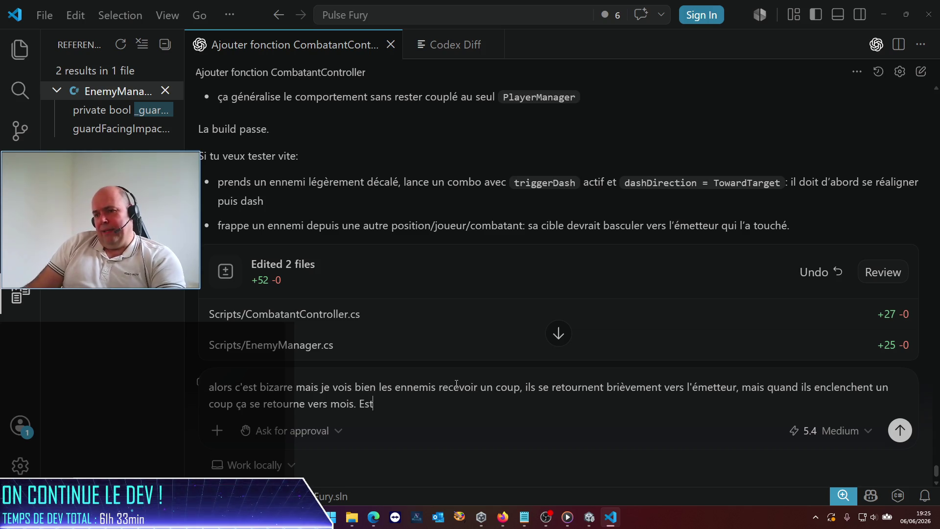
key("BackSpace")
key("BackSpace")
type("e qu'un target de leur propre combattantcontroller a été omis ?")
Step: Add a second line suggesting a small Lerp on dash facing toward the target, and send the message
key("shift+Return")
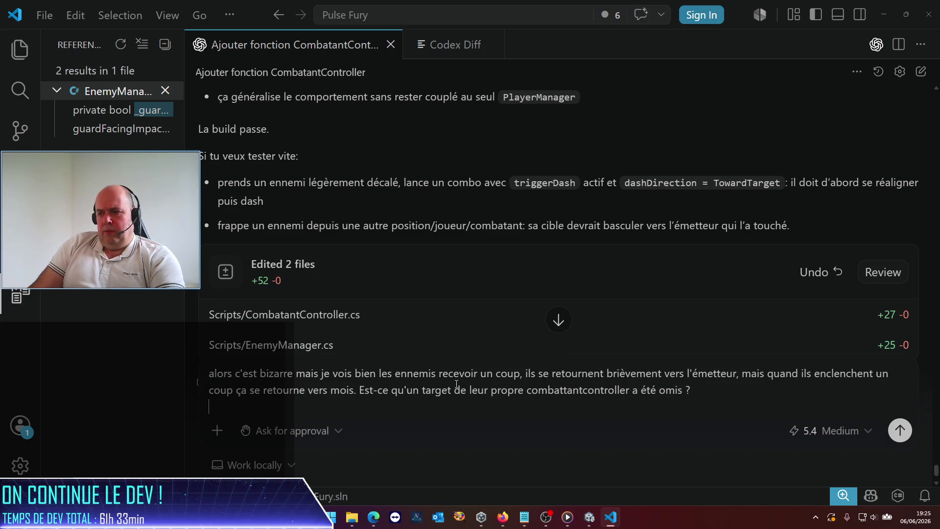
type("D'autre par")
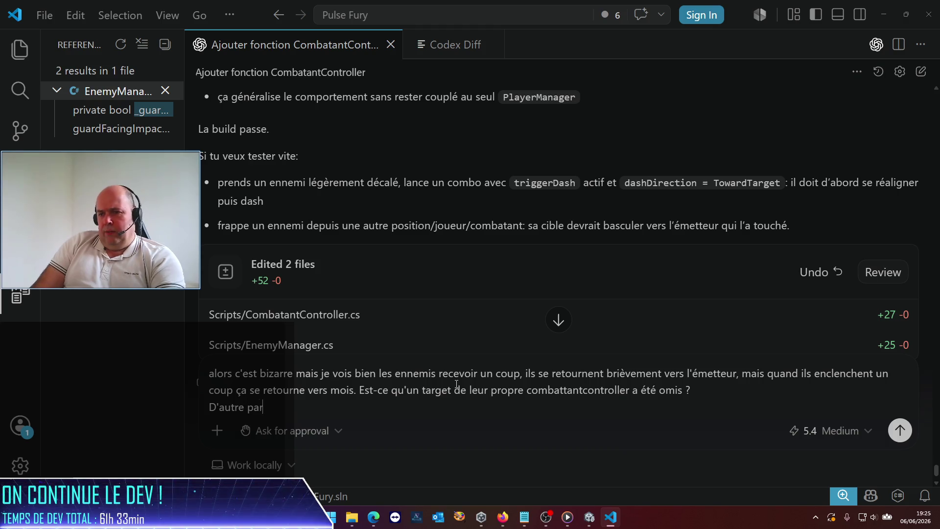
type("t, je pense qu'u")
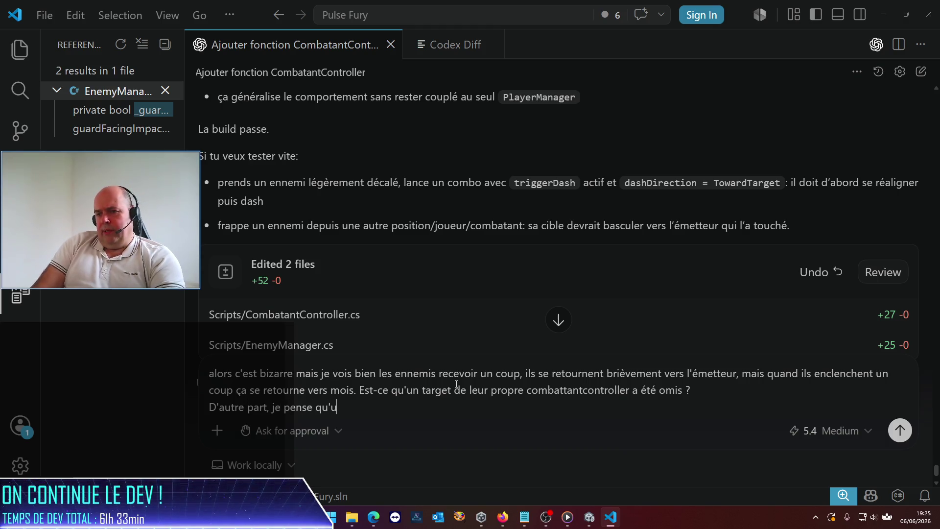
type("n petit ")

-----

- GOAL OF THE EXERCISE -
Once the pictures are set aside, retype the rest of the listing exactly.

- REPLY TO THE EXERCISE -
key("BackSpace")
key("BackSpace")
type("e qu'un target de leur propre combattantcontroller a été omis ?")
Step: Add a second line suggesting a small Lerp on dash facing toward the target, and send the message
key("shift+Return")
type("D'autre par")
type("t, je pense qu'u")
type("n petit ")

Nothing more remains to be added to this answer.